Consignes
• a. Reproduisez à l'identique le passage de l'extrait sur la recevabilité des recours de fonctionnaires, en commençant à « Dans l'affaire 7/77 » et en terminant à « prévue à l'article 90. ».
• b. Prolongez, à partir de sa dernière phrase, le texte sur la recevabilité des recours de fonctionnaires contre les décisions d'un jury.

Extrait à lire

++++

L'affaire 9/76 Morello/Commission (Recueil 1976, p. 1415) a été la première dans laquelle un fonctionnaire a fait directement appel devant la Cour contre une décision d'un jury, sans présenter au préalable une réclamation à l'autorité investie du pouvoir de nomination. Dans sa défense, la Commission a allégué que le recours était irrecevable pour non-conformité à l'article 91, mais elle a retiré ce moyen dans sa duplique. L'avocat général Mayras a observé brièvement que, à la suite des affaires
Marcato et Costacurta, un fonctionnaire n'était pas obligé de déposer une réclamation au titre de l'article 91 avant d'intenter un recours devant la Cour contre une décision d'un jury. La Cour elle-même n'a pas estimé nécessaire de traiter de ce point.

Dans l'affaire 7/77 Von Wüllerstorff et Urbair/Commission (Recueil 1978, p. 769), où le fonctionnaire intéressé avait de nouveau recouru directement devant la Cour, la Commission a de nouveau soulevé la question de la recevabilité sans la faire valoir formellement. Nous pensons qu'elle a, dans une large mesure, agi ainsi en raison de ce que nous avions dit dans l'affaire Costacurta et parce qu'elle a considéré qu'il était de la plus haute importance que le droit soit fixé de manière certaine sur une
telle question. Nous avons dit que nous partagions cette opinion. La Cour a déclaré:

«… L'article 91 (paragraphe 2, du statut), stipule en effet qu'une saisine de la Cour de justice n'est admise que si l'intéressé a préalablement suivi la procédure administrative prévue à l'article 90.

++++

Lignes de données
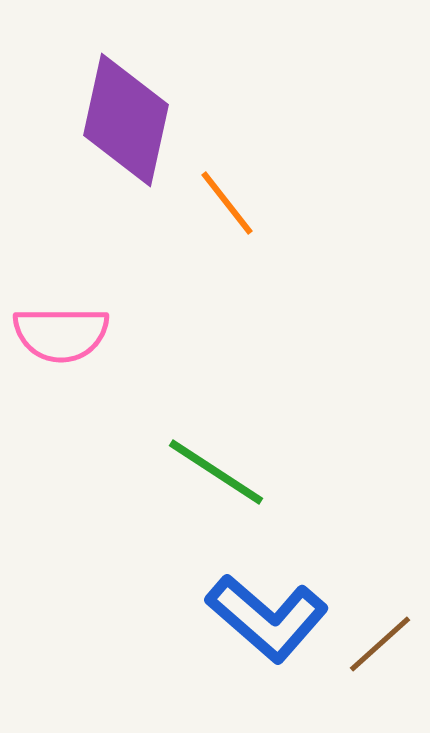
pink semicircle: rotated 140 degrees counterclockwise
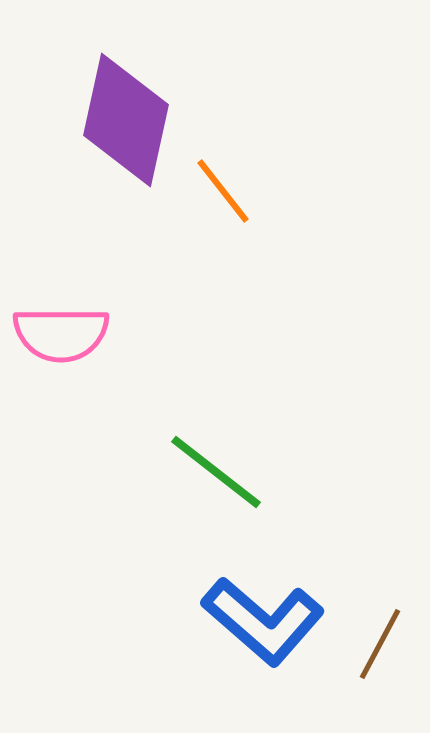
orange line: moved 4 px left, 12 px up
green line: rotated 5 degrees clockwise
blue L-shape: moved 4 px left, 3 px down
brown line: rotated 20 degrees counterclockwise
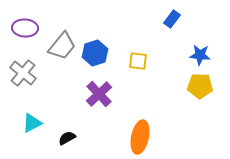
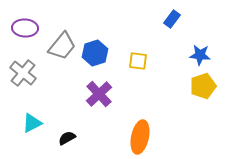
yellow pentagon: moved 3 px right; rotated 20 degrees counterclockwise
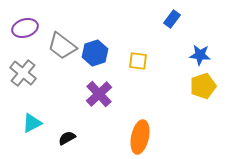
purple ellipse: rotated 20 degrees counterclockwise
gray trapezoid: rotated 88 degrees clockwise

++++

Réponses attendues
• a.
Dans l'affaire 7/77 Von Wüllerstorff et Urbair/Commission (Recueil 1978, p. 769), où le fonctionnaire intéressé avait de nouveau recouru directement devant la Cour, la Commission a de nouveau soulevé la question de la recevabilité sans la faire valoir formellement. Nous pensons qu'elle a, dans une large mesure, agi ainsi en raison de ce que nous avions dit dans l'affaire Costacurta et parce qu'elle a considéré qu'il était de la plus haute importance que le droit soit fixé de manière certaine sur une
telle question. Nous avons dit que nous partagions cette opinion. La Cour a déclaré:

«… L'article 91 (paragraphe 2, du statut), stipule en effet qu'une saisine de la Cour de justice n'est admise que si l'intéressé a préalablement suivi la procédure administrative prévue à l'article 90.

• b.
Cette procédure n'a cependant pas de sens dans le cas d'un grief contre les décisions d'un jury de concours, l'autorité investie du pouvoir de nomination manquant de moyens pour réformer ces décisions.

Dès lors l'économie tant de la procédure administrative que de la procédure judiciaire s'oppose à une interprétation de l'article 91, paragraphe 2, qui, en prenant cette disposition au pied de la lettre, aboutirait uniquement à allonger, sans aucune utilité, la procédure.

Le requérant a donc bien interprété le statut en estimant que la condition de l'article 91 ne vise que des actes que l'autorité investie du pouvoir de nomination peut éventuellement réformer.» (Attendus 6 à 9 de l'arrêt).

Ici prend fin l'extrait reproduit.